## Problem requirements
Print out the complete set of records below, exactly as they read.

## Provided records
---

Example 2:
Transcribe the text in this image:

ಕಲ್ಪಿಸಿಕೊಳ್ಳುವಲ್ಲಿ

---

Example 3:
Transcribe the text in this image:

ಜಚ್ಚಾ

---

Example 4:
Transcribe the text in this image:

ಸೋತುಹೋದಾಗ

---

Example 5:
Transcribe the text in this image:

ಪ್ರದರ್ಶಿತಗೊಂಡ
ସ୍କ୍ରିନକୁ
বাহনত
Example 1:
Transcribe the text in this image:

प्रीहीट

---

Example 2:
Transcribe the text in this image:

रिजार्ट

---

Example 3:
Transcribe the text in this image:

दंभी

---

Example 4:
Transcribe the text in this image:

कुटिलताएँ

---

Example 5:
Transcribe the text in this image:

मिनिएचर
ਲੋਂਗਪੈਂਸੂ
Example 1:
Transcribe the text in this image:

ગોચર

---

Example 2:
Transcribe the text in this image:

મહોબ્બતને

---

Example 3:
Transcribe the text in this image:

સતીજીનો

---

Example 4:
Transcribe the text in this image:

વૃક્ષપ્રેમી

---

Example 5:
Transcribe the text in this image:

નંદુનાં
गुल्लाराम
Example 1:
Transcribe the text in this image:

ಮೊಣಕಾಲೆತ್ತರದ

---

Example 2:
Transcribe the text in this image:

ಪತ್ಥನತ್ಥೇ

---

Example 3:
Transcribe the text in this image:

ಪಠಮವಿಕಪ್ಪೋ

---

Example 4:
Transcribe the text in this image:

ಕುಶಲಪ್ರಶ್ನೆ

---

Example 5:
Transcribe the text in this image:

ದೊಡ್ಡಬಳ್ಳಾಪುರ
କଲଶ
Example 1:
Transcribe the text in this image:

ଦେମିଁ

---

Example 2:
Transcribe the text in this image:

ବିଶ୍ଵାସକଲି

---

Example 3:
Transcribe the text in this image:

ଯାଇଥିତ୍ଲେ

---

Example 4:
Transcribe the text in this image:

## Task response
---

Example 2:
Transcribe the text in this image:

ಕಲ್ಪಿಸಿಕೊಳ್ಳುವಲ್ಲಿ

---

Example 3:
Transcribe the text in this image:

ಜಚ್ಚಾ

---

Example 4:
Transcribe the text in this image:

ಸೋತುಹೋದಾಗ

---

Example 5:
Transcribe the text in this image:

ಪ್ರದರ್ಶಿತಗೊಂಡ
ସ୍କ୍ରିନକୁ
বাহনত
Example 1:
Transcribe the text in this image:

प्रीहीट

---

Example 2:
Transcribe the text in this image:

रिजार्ट

---

Example 3:
Transcribe the text in this image:

दंभी

---

Example 4:
Transcribe the text in this image:

कुटिलताएँ

---

Example 5:
Transcribe the text in this image:

मिनिएचर
ਲੋਂਗਪੈਂਸੂ
Example 1:
Transcribe the text in this image:

ગોચર

---

Example 2:
Transcribe the text in this image:

મહોબ્બતને

---

Example 3:
Transcribe the text in this image:

સતીજીનો

---

Example 4:
Transcribe the text in this image:

વૃક્ષપ્રેમી

---

Example 5:
Transcribe the text in this image:

નંદુનાં
गुल्लाराम
Example 1:
Transcribe the text in this image:

ಮೊಣಕಾಲೆತ್ತರದ

---

Example 2:
Transcribe the text in this image:

ಪತ್ಥನತ್ಥೇ

---

Example 3:
Transcribe the text in this image:

ಪಠಮವಿಕಪ್ಪೋ

---

Example 4:
Transcribe the text in this image:

ಕುಶಲಪ್ರಶ್ನೆ

---

Example 5:
Transcribe the text in this image:

ದೊಡ್ಡಬಳ್ಳಾಪುರ
କଲଶ
Example 1:
Transcribe the text in this image:

ଦେମିଁ

---

Example 2:
Transcribe the text in this image:

ବିଶ୍ଵାସକଲି

---

Example 3:
Transcribe the text in this image:

ଯାଇଥିତ୍ଲେ

---

Example 4:
Transcribe the text in this image:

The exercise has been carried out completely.